Beautiful my dear

Please, please, please, let us age

We are asked something literally impossibile.
To stop the aging process.
This is simply against human nature.
I say “we” referring to women because it appears that women and men are not allowed to age in the same way.
I’ve been reading “On women”, a nonfiction book by Susan Sontag. Written in the 1970s, the insights are scarily contemporary and serve as a window into a brilliant mind whose analysis continues to provoke.
The books includes essays and interviews about feminism, beauty, aging, sexuality, and fascism.
Susan Sontag argued that women experience aging as a “humiliating process of gradual sexual disqualification”. She highlighted that while men are permitted to age, growing from boy to man, women are pressured to remain forever girls.
Instead of letting the struggle be too intense the writer gives a non dramatic perspective that every woman should embrace:

“Women have another option. They can aspire to be wise, not merely nice; to be competent, not merely helpful; to be strong, not merely graceful; to be ambitious for themselves, not merely for themselves in relation to men and children. They can let themselves age naturally and without embarrassment, actively protesting and disobeying the conventions that stem from this society’s double standard about aging. Instead of being girls, girls as long as possible who then age humiliatingly into middle-aged women and then obscenely into old women, they can become women much earlier – and remain active adults far longer. Women should allow their faces to show the lives they have lived.”

Reading these pages has been both painful and eye-opening, because the issue of aging makes me very angry with our society.
Someone once told me that I sure looked better at 25 than I do now.
I am 35 and those words kind of killed me inside. What is that even supposed to mean?
That my skin looked better ten years ago and my body was firmer?
That sentence had forced me to do a general check on my appearance.
Truth to be told, I do much more sport today than I did ten years ago because back then I was very lazy.
Today doing sports has become one of my top priorities just because it makes happy and it gifts me  with dopamine.
It is not an obsession for a fit body.
The unpredictable fact is that maybe the look of my body is quite the same.
So that person was probably mistaken. He didn’t intend to make me feel ugly nor old, but that is exactly what happened.
Do I have more lines than a decade ago? Obviously. And it will only get worse.
Still – I refuse to be seen as a Greek yogurt with an expiration date on the side.
Women are much more than that. We have fought and we are still fighting huge battles for gender equality but our entourage of male friends and family members still tell us that by the age of 30 ( or even sooner ) a woman starts her decline. Even if some of them might joke, women take it seriously. We suffer.
But either we learn to accept that this is how we are made and that it’s everyone’s destiny, or we might as well give our debit card to the plastic surgeon and cry all our tears, because it will never be enough.

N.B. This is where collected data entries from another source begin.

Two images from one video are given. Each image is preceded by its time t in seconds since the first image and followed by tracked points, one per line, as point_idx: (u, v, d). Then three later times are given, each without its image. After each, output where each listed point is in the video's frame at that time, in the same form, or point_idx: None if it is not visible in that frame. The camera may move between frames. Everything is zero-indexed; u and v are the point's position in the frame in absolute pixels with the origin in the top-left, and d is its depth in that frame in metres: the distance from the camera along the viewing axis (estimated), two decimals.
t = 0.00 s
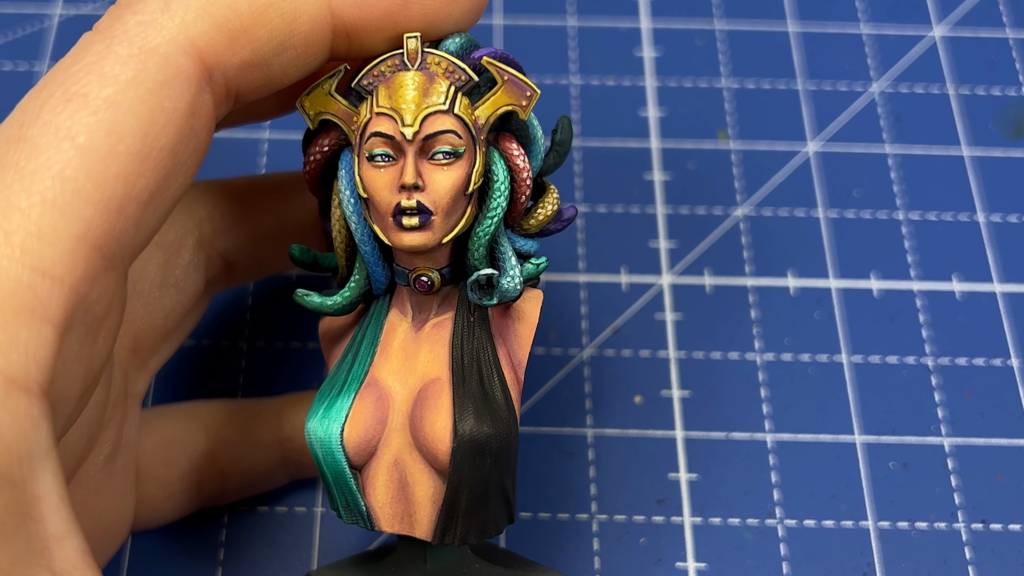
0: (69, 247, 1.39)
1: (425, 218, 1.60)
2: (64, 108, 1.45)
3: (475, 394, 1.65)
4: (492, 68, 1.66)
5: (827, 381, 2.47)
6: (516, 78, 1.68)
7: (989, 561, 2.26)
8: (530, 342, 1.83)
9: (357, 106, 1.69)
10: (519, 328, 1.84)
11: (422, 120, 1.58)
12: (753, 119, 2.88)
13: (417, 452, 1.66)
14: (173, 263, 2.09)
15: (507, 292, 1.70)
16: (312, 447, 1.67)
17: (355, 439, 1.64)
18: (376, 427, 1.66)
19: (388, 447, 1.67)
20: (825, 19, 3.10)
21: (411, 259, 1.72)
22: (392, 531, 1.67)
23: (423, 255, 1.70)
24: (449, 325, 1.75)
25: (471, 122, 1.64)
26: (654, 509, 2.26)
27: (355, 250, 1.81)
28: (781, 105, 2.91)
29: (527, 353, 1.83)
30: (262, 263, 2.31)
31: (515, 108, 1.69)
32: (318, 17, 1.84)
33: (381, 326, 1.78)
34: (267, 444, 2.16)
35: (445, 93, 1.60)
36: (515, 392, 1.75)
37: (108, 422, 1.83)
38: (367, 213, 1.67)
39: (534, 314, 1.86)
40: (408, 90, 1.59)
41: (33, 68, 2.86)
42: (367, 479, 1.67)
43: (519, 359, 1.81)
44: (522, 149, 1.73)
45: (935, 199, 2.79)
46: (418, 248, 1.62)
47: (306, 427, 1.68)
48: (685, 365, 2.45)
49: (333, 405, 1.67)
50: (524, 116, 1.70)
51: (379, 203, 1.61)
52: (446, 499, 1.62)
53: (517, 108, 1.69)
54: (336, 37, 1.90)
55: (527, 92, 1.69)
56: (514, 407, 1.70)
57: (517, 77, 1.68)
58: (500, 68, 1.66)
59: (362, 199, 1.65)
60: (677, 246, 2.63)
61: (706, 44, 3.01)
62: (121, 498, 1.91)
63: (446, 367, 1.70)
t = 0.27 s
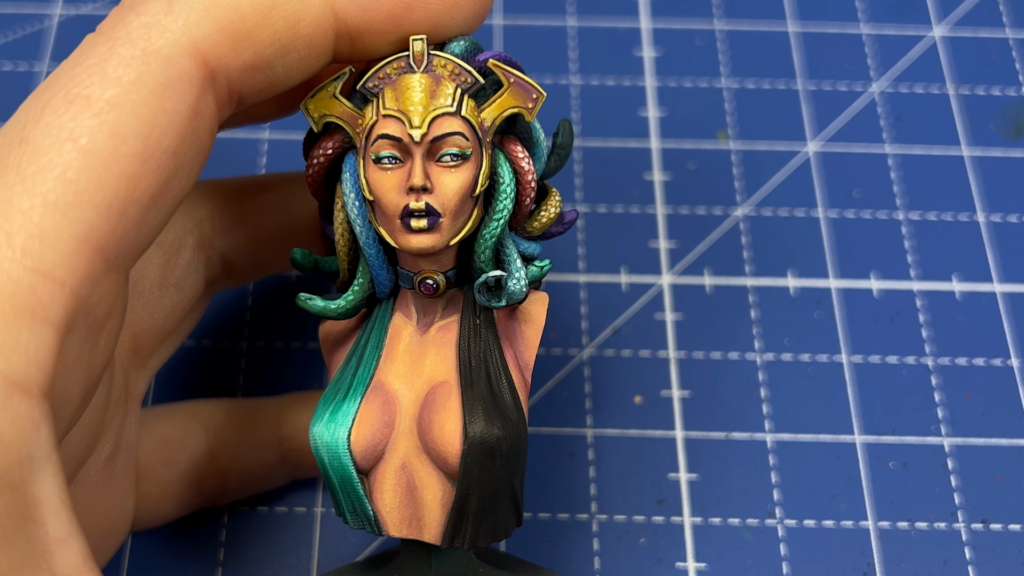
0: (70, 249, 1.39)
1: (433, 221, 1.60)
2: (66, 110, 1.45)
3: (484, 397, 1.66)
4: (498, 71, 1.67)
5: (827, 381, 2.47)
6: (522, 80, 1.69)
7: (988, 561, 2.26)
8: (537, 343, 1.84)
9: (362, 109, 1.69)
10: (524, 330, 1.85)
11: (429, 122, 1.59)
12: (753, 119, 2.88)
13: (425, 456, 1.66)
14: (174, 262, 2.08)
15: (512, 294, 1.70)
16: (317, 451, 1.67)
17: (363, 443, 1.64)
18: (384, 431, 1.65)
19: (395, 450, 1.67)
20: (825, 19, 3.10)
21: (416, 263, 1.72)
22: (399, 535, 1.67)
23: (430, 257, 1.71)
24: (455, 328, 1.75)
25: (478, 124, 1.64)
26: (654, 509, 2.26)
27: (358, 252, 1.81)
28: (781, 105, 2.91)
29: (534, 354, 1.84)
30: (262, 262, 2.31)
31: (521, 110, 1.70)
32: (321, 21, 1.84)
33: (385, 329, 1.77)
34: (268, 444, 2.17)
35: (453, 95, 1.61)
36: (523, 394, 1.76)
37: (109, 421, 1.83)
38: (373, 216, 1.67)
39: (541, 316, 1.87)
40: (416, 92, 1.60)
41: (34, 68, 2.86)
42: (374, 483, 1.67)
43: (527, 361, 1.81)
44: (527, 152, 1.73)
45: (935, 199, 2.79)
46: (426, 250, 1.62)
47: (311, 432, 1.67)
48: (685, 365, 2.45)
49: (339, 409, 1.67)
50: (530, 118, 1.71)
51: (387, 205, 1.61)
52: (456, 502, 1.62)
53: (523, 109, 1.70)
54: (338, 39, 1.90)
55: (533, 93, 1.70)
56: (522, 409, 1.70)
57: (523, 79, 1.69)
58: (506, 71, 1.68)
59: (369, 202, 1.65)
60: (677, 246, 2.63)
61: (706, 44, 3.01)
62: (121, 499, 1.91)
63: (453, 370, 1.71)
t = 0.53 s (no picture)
0: (72, 249, 1.39)
1: (434, 220, 1.60)
2: (68, 110, 1.45)
3: (485, 396, 1.66)
4: (500, 71, 1.67)
5: (827, 381, 2.47)
6: (523, 80, 1.69)
7: (988, 561, 2.26)
8: (538, 343, 1.84)
9: (364, 109, 1.69)
10: (526, 331, 1.84)
11: (431, 122, 1.59)
12: (753, 119, 2.88)
13: (426, 455, 1.66)
14: (176, 263, 2.08)
15: (514, 295, 1.69)
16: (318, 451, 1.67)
17: (363, 443, 1.64)
18: (384, 431, 1.65)
19: (396, 450, 1.66)
20: (825, 19, 3.10)
21: (417, 262, 1.72)
22: (400, 535, 1.67)
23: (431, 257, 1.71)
24: (456, 328, 1.75)
25: (479, 124, 1.64)
26: (654, 509, 2.26)
27: (359, 252, 1.81)
28: (781, 105, 2.91)
29: (535, 355, 1.83)
30: (263, 263, 2.31)
31: (523, 110, 1.70)
32: (322, 22, 1.84)
33: (386, 329, 1.77)
34: (267, 443, 2.17)
35: (454, 95, 1.61)
36: (524, 395, 1.76)
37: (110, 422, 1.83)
38: (374, 216, 1.67)
39: (542, 316, 1.87)
40: (417, 92, 1.60)
41: (34, 68, 2.86)
42: (375, 483, 1.67)
43: (528, 361, 1.81)
44: (528, 153, 1.73)
45: (935, 199, 2.79)
46: (427, 250, 1.62)
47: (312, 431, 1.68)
48: (685, 365, 2.46)
49: (339, 409, 1.67)
50: (532, 118, 1.71)
51: (388, 205, 1.61)
52: (456, 502, 1.62)
53: (524, 110, 1.70)
54: (340, 40, 1.90)
55: (535, 94, 1.70)
56: (523, 409, 1.70)
57: (524, 79, 1.69)
58: (508, 70, 1.67)
59: (370, 201, 1.65)
60: (677, 246, 2.63)
61: (706, 44, 3.01)
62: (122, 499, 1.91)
63: (454, 369, 1.71)
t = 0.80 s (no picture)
0: (72, 249, 1.39)
1: (435, 220, 1.60)
2: (69, 110, 1.45)
3: (485, 397, 1.66)
4: (500, 71, 1.67)
5: (827, 381, 2.47)
6: (524, 80, 1.69)
7: (988, 561, 2.26)
8: (539, 344, 1.84)
9: (365, 109, 1.69)
10: (527, 331, 1.85)
11: (431, 122, 1.59)
12: (753, 119, 2.88)
13: (426, 456, 1.66)
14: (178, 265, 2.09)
15: (515, 295, 1.70)
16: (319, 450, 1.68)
17: (363, 443, 1.64)
18: (385, 431, 1.65)
19: (396, 450, 1.66)
20: (825, 19, 3.10)
21: (417, 263, 1.72)
22: (400, 535, 1.67)
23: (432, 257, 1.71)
24: (457, 329, 1.75)
25: (480, 124, 1.64)
26: (654, 509, 2.26)
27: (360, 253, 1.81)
28: (781, 105, 2.91)
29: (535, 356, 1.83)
30: (264, 264, 2.31)
31: (524, 110, 1.70)
32: (323, 22, 1.84)
33: (387, 330, 1.77)
34: (267, 444, 2.17)
35: (455, 96, 1.61)
36: (525, 396, 1.76)
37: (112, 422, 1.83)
38: (375, 216, 1.67)
39: (543, 317, 1.87)
40: (418, 92, 1.60)
41: (34, 68, 2.86)
42: (375, 483, 1.67)
43: (528, 362, 1.81)
44: (530, 153, 1.73)
45: (935, 199, 2.79)
46: (427, 250, 1.62)
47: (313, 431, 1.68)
48: (685, 365, 2.46)
49: (340, 409, 1.67)
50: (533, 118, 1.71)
51: (389, 205, 1.62)
52: (457, 502, 1.62)
53: (525, 110, 1.70)
54: (341, 41, 1.90)
55: (535, 94, 1.70)
56: (523, 409, 1.70)
57: (525, 79, 1.69)
58: (509, 70, 1.67)
59: (371, 201, 1.65)
60: (677, 246, 2.63)
61: (706, 44, 3.01)
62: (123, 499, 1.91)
63: (455, 370, 1.71)
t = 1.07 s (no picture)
0: (72, 248, 1.39)
1: (434, 219, 1.60)
2: (68, 109, 1.45)
3: (486, 394, 1.66)
4: (499, 69, 1.67)
5: (827, 381, 2.47)
6: (523, 78, 1.69)
7: (988, 561, 2.26)
8: (539, 343, 1.84)
9: (364, 108, 1.69)
10: (527, 329, 1.84)
11: (430, 120, 1.59)
12: (753, 119, 2.88)
13: (427, 454, 1.66)
14: (178, 264, 2.09)
15: (515, 293, 1.70)
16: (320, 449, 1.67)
17: (365, 442, 1.64)
18: (386, 430, 1.65)
19: (398, 449, 1.66)
20: (825, 19, 3.10)
21: (416, 262, 1.72)
22: (402, 534, 1.66)
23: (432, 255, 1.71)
24: (457, 327, 1.75)
25: (479, 122, 1.64)
26: (654, 509, 2.26)
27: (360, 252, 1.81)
28: (781, 105, 2.91)
29: (534, 355, 1.83)
30: (263, 263, 2.31)
31: (523, 108, 1.70)
32: (323, 22, 1.84)
33: (388, 329, 1.77)
34: (267, 443, 2.17)
35: (454, 94, 1.61)
36: (526, 394, 1.76)
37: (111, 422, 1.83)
38: (374, 215, 1.67)
39: (543, 315, 1.86)
40: (417, 91, 1.60)
41: (34, 67, 2.86)
42: (376, 482, 1.66)
43: (529, 359, 1.81)
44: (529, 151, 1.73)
45: (935, 199, 2.79)
46: (427, 248, 1.62)
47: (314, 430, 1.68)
48: (685, 365, 2.46)
49: (341, 407, 1.67)
50: (532, 116, 1.71)
51: (388, 203, 1.61)
52: (459, 500, 1.62)
53: (524, 107, 1.70)
54: (340, 40, 1.90)
55: (534, 91, 1.70)
56: (524, 407, 1.70)
57: (523, 77, 1.69)
58: (507, 68, 1.67)
59: (370, 200, 1.65)
60: (677, 246, 2.63)
61: (706, 44, 3.01)
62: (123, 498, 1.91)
63: (456, 368, 1.70)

[Fuck this!] Sorry mom for the language.

Let’s disobey like Susan suggested and be an example for the next generations of young girls and women. 
We must leave them a better world so that they won’t have to feel the discomfort and shame we are feeling.
Let’s reverse the rule that we are judged for our appearance and often sexualized because of it, rather than being valued for our mind or inner qualities.
Let’s not compete with one another; this life is not a contest to win a “Forever Young” Nobel Prize.
That is a non-existing prize.
I always have bad discussions with my male friends because it seems they don’t understand how difficult is to age for us. While some of my female friends are doing botox to avoid the unbearable feeling of becoming mature women.
They forget that botox or those invasive facial treatments are merely a palliative against a process that is beyond our control.
In 20 years from now I wish to meet them in the waiting area of a psychologist, strengthening our self love rather than in the waiting area of a plastic surgeon.

Aging means we are lucky to get the chance to live, otherwise we would have died young.
Be grateful for that. Stop fighting it.
When we’ll leave this world, at the end of our days, one thing is sure.
We won’t be remembered for our levigate skin.
We need to hope to be remembered for a deeper trace. Whatever that may be.

Let’s hope to be remembered on a spiritual level.